Tuesday, September 22, 2015

[Belajar Bersyukur]

Entah harus malu, segan, atau kagum.

Tebet-Senopati-Depok-Tebet.
07.00 - 23.00.

Belum genap seminggu punya rutinitas baru seperti itu. 
Sudah terlintas rasa lelah, telah teruntai langkah yang melemah. 
Katanya, rasa letih telah menyerang badan.

Katanya, ada beban ekspektasi di kantor. 
Katanya, masih ada juga tanggung jawab organisasi. 
Katanya, belum lagi skripsi yang masih menanti penyelesaiannya.

Entah harus malu, segan, atau kagum.

Lantas terhenyak dengan sosok pemimpin keluarga yang melintas di pikiran.
Entah belasan hingga puluhan tahun menjalani rutinitas yang serupa.
Berangkat pagi, pulang pagi, belum lagi jika ternyata harus tidak pulang.
Beban ekspektasi di kantor bahkan sama sekali tidak seberapa.
Apabila dibandingkan dengan beban menafkahi anggota keluarga yang menjadi tanggungannya.
Bukan hidup sekedar hidup, tapi anggota keluarga dapat hidup berkecukupan yang jadi harapannya.

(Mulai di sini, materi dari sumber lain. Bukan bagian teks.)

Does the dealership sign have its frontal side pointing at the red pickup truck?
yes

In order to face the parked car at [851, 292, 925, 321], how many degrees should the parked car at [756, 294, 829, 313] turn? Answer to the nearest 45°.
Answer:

Entah harus malu, segan, atau kagum.

Jika membayangkan beratnya beban yang harus ditanggung olehnya.
Jika memikirkan "balasan" apa yang selama ini mampu saya berikan.
Entahlah, tak terpikirkan "kekuatan"apa yang selama ini mampu menjaga semangatnya.
Belum lagi jika melihat para "working mother" dengan segala kewajibannya.
Belum pula jika melihat para "single parent " dengan segala keterbatasannya.

Entah harus malu, segan, atau kagum.

Mungkin, ini saatnya belajar "menunjukkan" rasa terima kasih.
Mungkin, ini saatnya belajar bersyukur.